2. We need to remember to treat extensions that offer a J4 compatible version that AREN'T J3 compatible as a special case. It may well be wise to advise the user to disable these extensions BEFORE the upgrade and to upgrade the extensions and re-enable them AFTER the Joomla upgrade. If they choose not to do so they need to go through the same super approval as mentioned above.

3. I like the idea of identifying the plugins that could be called during the upgrade finalisation step, checking if they are marked as 'compatible' or part of a 'compatible package' and then requiring the site manager needing to make the specific choice to carry on with an upgrade if they choose to leave these 'enabled'

4. @nikosdion has a good point about conflicting update information. It would be good to get/construct a specific example of this to test the current update compatibility checker in Joomla 3.10

With regards to updating services - I personally don't envisage any problems with taking account of this type of pre-upgrade checking during the update process. A public method that allows us to determine the relevant 'incompatible' plugins would be helpful.

[GeraintEdwards]

I'm taking a look at this to pull together a PR within the next week.

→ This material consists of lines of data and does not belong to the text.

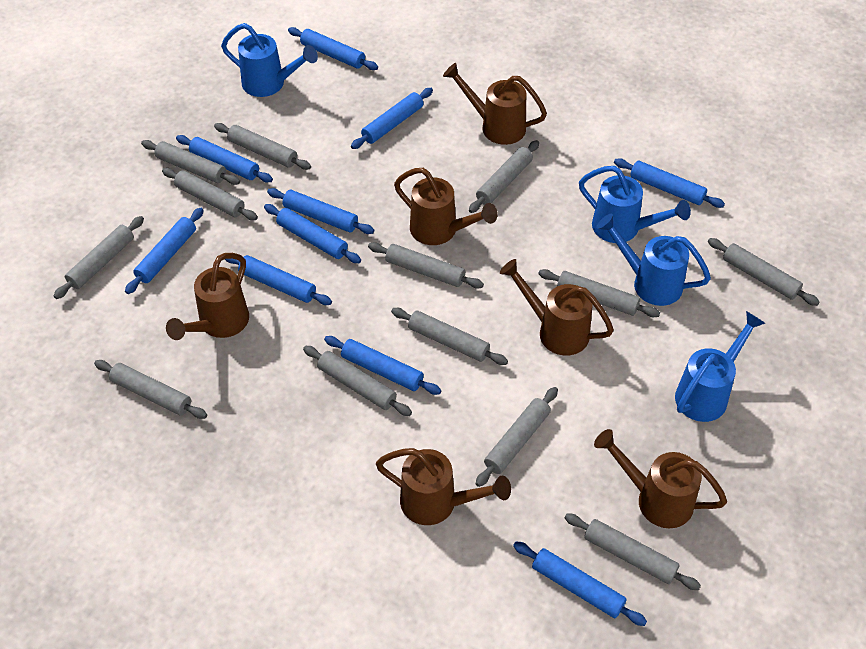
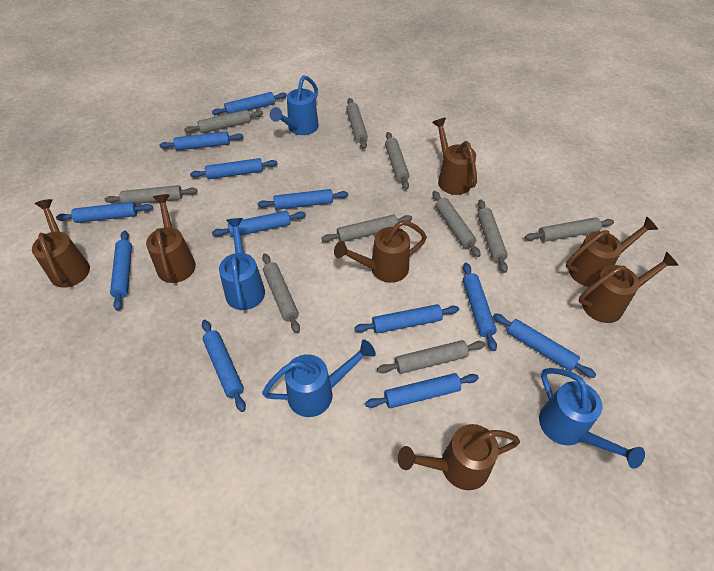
blue rolling pin: [125,208,204,294] [176,135,273,183] [225,255,332,305] [264,204,361,263] [267,188,374,234] [288,27,378,70] [324,336,441,395] [351,88,433,149] [513,542,647,626] [614,158,725,208] = 10 -> [56,202,153,223] [110,231,132,311] [159,131,244,151] [190,158,277,179] [202,320,246,412] [212,92,287,115] [212,211,306,237] [258,189,348,210] [354,304,459,333] [365,373,479,408] [463,263,497,351] [493,313,596,378] = 12
brown watering can: [166,253,249,340] [376,448,511,525] [394,168,498,245] [443,63,547,145] [500,259,614,356] [594,429,727,528] = 6 -> [32,199,90,288] [146,194,196,283] [334,220,427,283] [398,424,520,490] [432,118,477,195] [566,217,658,287] [579,251,679,323] = 7
grey rolling pin: [53,216,144,299] [94,360,207,419] [141,140,240,185] [162,168,258,220] [214,123,311,170] [303,346,412,416] [368,242,484,289] [391,308,508,365] [469,140,539,213] [476,387,558,487] [538,269,660,317] [565,514,701,590] [708,238,819,306] = 13 -> [104,185,198,204] [184,110,263,133] [262,253,300,333] [322,215,412,242] [346,98,368,149] [377,340,485,374] [385,132,409,190] [432,191,480,257] [477,199,508,273] [525,217,614,242] = 10

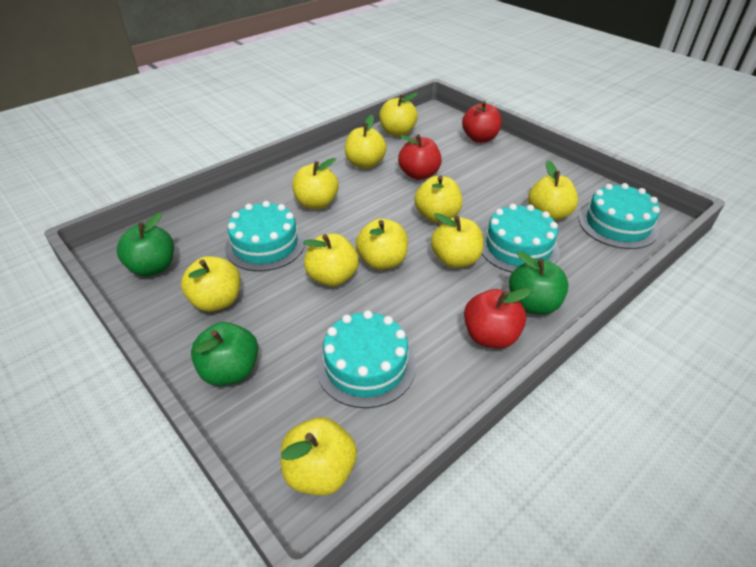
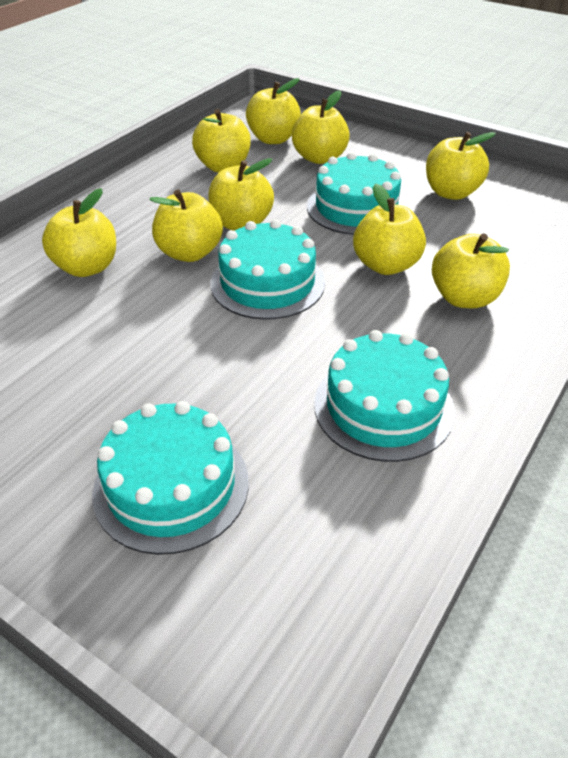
green apple: [117,212,174,276] [191,322,258,386] [509,251,569,315] = 3 -> none = 0
red apple: [398,134,442,180] [462,101,502,143] [464,288,532,348] = 3 -> none = 0
yellow apple: [181,256,240,312] [281,417,357,495] [292,158,339,209] [303,233,359,286] [345,115,387,169] [356,218,408,270] [379,93,418,137] [414,176,462,223] [431,213,484,268] [528,160,578,221] = 10 -> [42,188,116,277] [150,189,223,262] [192,109,251,173] [208,158,274,231] [246,78,301,144] [292,90,350,164] [353,183,426,275] [426,132,496,200] [432,234,510,308] = 9

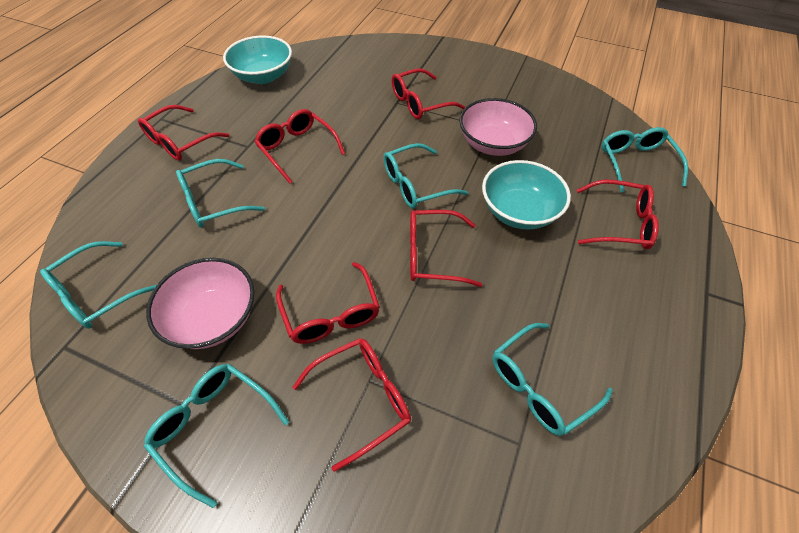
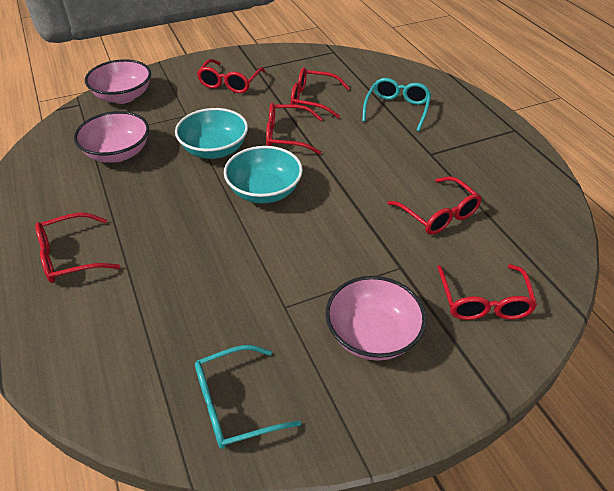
pink bowl: [146,258,255,349] [459,98,537,156] = 2 -> [74,111,149,163] [85,59,151,104] [325,276,426,361] = 3
red glasses: [138,105,230,161] [254,109,345,184] [276,262,380,344] [292,338,411,472] [392,68,465,119] [410,210,482,287] [577,180,659,249] = 7 -> [35,213,120,283] [197,59,266,93] [266,103,323,155] [291,68,350,118] [387,176,482,235] [437,264,537,320] = 6
turquoise glasses: [40,241,157,329] [144,364,289,508] [176,159,265,228] [383,143,468,209] [492,323,613,436] [601,127,688,192] = 6 -> [195,345,301,449] [362,78,431,132] = 2

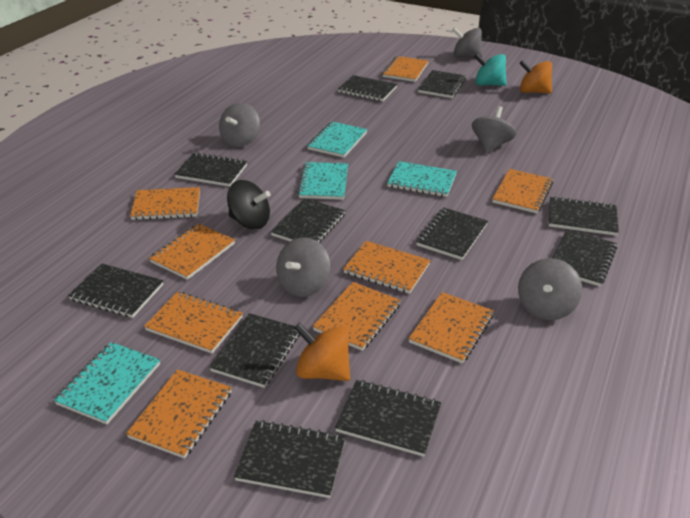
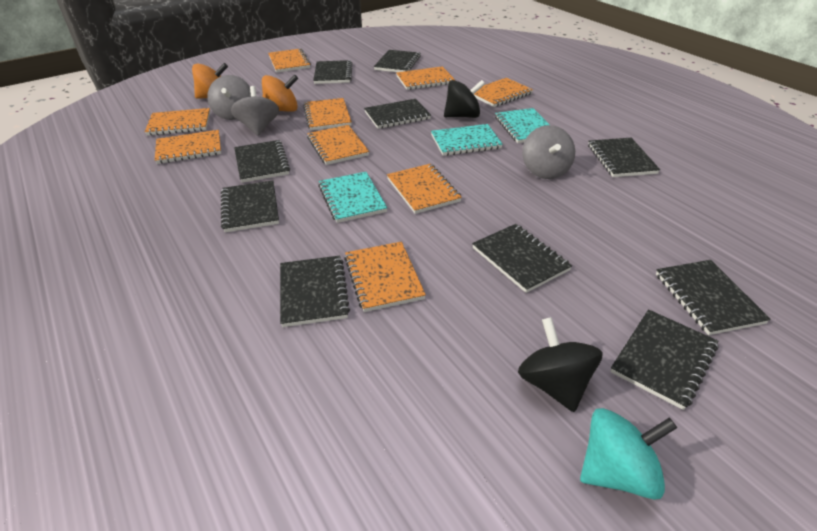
black notebook: [68,263,163,318] [174,152,247,187] [209,313,300,388] [234,420,346,498] [270,198,345,243] [335,380,441,457] [338,75,398,101] [416,208,488,260] [418,70,466,98] [549,196,619,236] [553,230,617,286] = 11 -> [221,180,279,232] [234,140,290,183] [280,256,350,327] [313,60,352,84] [364,99,431,129] [374,50,421,72] [472,224,572,293] [588,138,660,177] [610,309,718,410] [656,260,771,335] = 10
black spinning top: [227,180,271,229] = 1 -> [444,80,485,118] [518,317,603,412] = 2
grey spinning top: [219,103,260,147] [276,237,330,297] [452,27,483,57] [472,106,516,153] [518,258,582,320] = 5 -> [207,75,251,120] [231,86,279,136] [522,125,575,179] = 3
turquoise notebook: [54,342,160,424] [297,162,348,200] [307,121,367,158] [387,161,457,197] = 4 -> [318,172,387,223] [431,124,503,156] [495,108,550,143] = 3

Once we have some code to look at we can hopefully iron out concerns people may have.

[GeraintEdwards]

I am attaching a patch file here as a prelude to a full PR.

UpdateCheckerPluginChecksAndWarnings.zip

You can use the sample extensions from #29524 if you need extensions to check against.

Please note that I've also added handling for an update server that throws and error or timed out - in default.js there are some commented lines 174-183 to simulate this scenario.

If this looks like it could be a runner solution I'll put together a PR.

[zero-24]

Closing as there is now a PR from @GeraintEdwards at: #31200. Thanks!